Quali sono l’impegno e le proposte di Legambiente per la riduzione dell’utilizzo di fitofarmaci in ambito agricolo e, di conseguenza negli alimenti?
“Noi pensiamo che occorra fare delle proposte molto significative, innanzitutto a livello europeo. Siamo però preoccupati dal fatto che, ancora oggi, non è stato approvato il Sur, ovvero il dispositivo che permette la regolazione dell’utilizzo dei fitofarmaci e accompagna il target di riferimento della strategia europea ‘Farm to Fork’, la quale ci dice di arrivare al 50% in meno di fitofarmaci utilizzati entro il 2030. Questo dispositivo però, non è ancora stato approvato dal Parlamento Europeo e, pertanto, ne chiediamo l’approvazione al più presto. Siamo anche preoccupati dal fatto che, sia stato prorogato per altri dieci anni invece che messo al bando, l’utilizzo del glifosato in Europa, nonostante la sospetta cancerogenicità e i numerosi studi che sottolineano quanto, questo pesticida, interferisca con l’ambiente e con la salute umana. Chiediamo che ci sia una legge specifica riguardante il multi-residuo perché non ha senso, poter trovare frutta e/o verdura con al suo interno cinque, dieci o quindici residui di diversi pesticidi che vanno a creare un effetto cocktail che può essere micidiale per la nostra salute ed è quindi fondamentale che venga posto un limite.
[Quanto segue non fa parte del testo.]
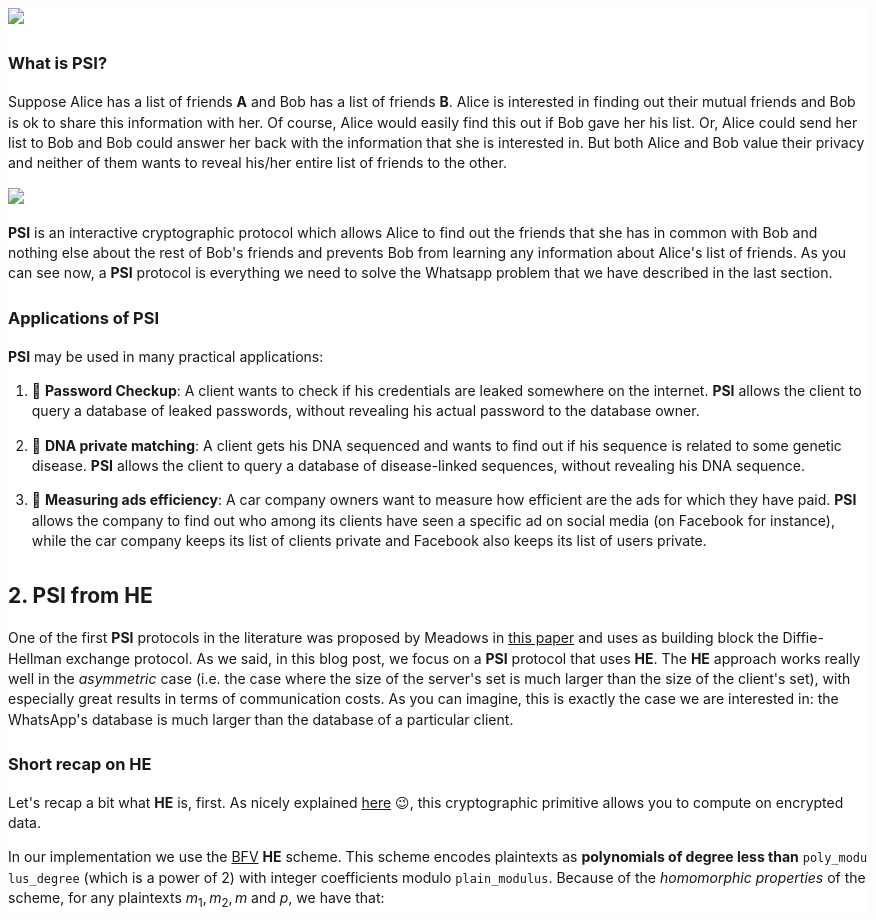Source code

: 
![](https://i.imgur.com/CRyDlK2.png)

### What is **PSI**?

Suppose Alice has a list of friends **A** and Bob has a list of friends **B**. Alice is interested in finding out their mutual friends and Bob is ok to share this information with her. Of course, Alice would easily find this out if Bob gave her his list. Or, Alice could send her list to Bob and Bob could answer her back with the information that she is interested in. But both Alice and Bob value their privacy and neither of them wants to reveal his/her entire list of friends to the other.

![](https://i.imgur.com/QSq2yxQ.png)


**PSI** is an interactive cryptographic protocol which allows Alice to find out the friends that she has in common with Bob and nothing else about the rest of Bob's friends and prevents Bob from learning any information about Alice's list of friends. As you can see now, a **PSI** protocol is everything we need to solve the Whatsapp problem that we have described in the last section.

### Applications of **PSI**

**PSI** may be used in many practical applications: 

1. :key: **Password Checkup**: A client wants to check if his credentials are leaked somewhere on the internet. **PSI** allows the client to query a database of leaked passwords, without revealing his actual password to the database owner.

2. :microscope: **DNA private matching**: A client gets his DNA sequenced and wants to find out if his sequence is related to some genetic disease. **PSI** allows the client to query a database of disease-linked sequences, without revealing his DNA sequence.

3. :car: **Measuring ads efficiency**: A car company owners want to measure how efficient are the ads for which they have paid. **PSI** allows the company to find out who among its clients have seen a specific ad on social media (on Facebook for instance), while the car company keeps its list of clients private and Facebook also keeps its list of users private.


## 2. **PSI** from **HE**

One of the first **PSI** protocols in the literature was proposed by Meadows in [this paper](https://www.computer.org/csdl/proceedings-article/sp/1986/07160134/12OmNAYoKof]) and uses as building block the Diffie-Hellman exchange protocol. As we said, in this blog post, we focus on a **PSI** protocol that uses **HE**. The **HE** approach works really well in the *asymmetric* case (i.e. the case where the size of the server's set is much larger than the size of the client's set), with especially great results in terms of communication costs. As you can imagine, this is exactly the case we are interested in: the WhatsApp's database is much larger than the database of a particular client.

### Short recap on **HE**

Let's recap a bit what **HE** is, first.  As nicely explained [here](https://bit-ml.github.io/blog/post/homomorphic-encryption-toy-implementation-in-python/) :wink:, this cryptographic primitive allows you to compute on encrypted data.

In our implementation we use the [BFV](https://eprint.iacr.org/2012/144.pdf) **HE** scheme. This scheme encodes plaintexts as **polynomials of degree less than** ```poly_modulus_degree``` (which is a power of 2) with integer coefficients modulo ```plain_modulus```. Because of the *homomorphic properties* of the scheme, for any plaintexts $m_1, m_2, m$ and $p$, we have that:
Chiediamo poi l’approvazione del PAN, ovvero il Piano Nazionale che regola l’utilizzo di fitofarmaci, la cui ultima stesura è ferma al 2014 ed è quindi fondamentale e strategico che venga approvato al più presto. Nello stesso tempo, dopo l’avallo della legge sul bio e del relativo piano d’azione nazionale sul biologico, chiediamo l’approvazione degli ultimi decreti attuativi in merito. Il biologico rappresenta, senza dubbio, insieme all’innalzamento dell’integrato e alla diminuzione dell’utilizzo di molecole chimiche di sintesi in ambito agricolo, uno degli elementi chiave per trainare l’intero sistema alimentare verso l’agroecologia e, di conseguenza, a metodologie meno impattanti verso gli ecosistemi e la salute dei consumatori. In questo senso, Legambiente ha lanciato il bollino ‘glifosate free’, che daremo a tutte le aziende che scelgono di non utilizzarlo. Questa scelta è possibile dal punto di vista colturale e scientifico, non creando difficoltà neanche dal punto di vista economico perché, per gli agricoltori, il reddito è fondamentale e strategico”.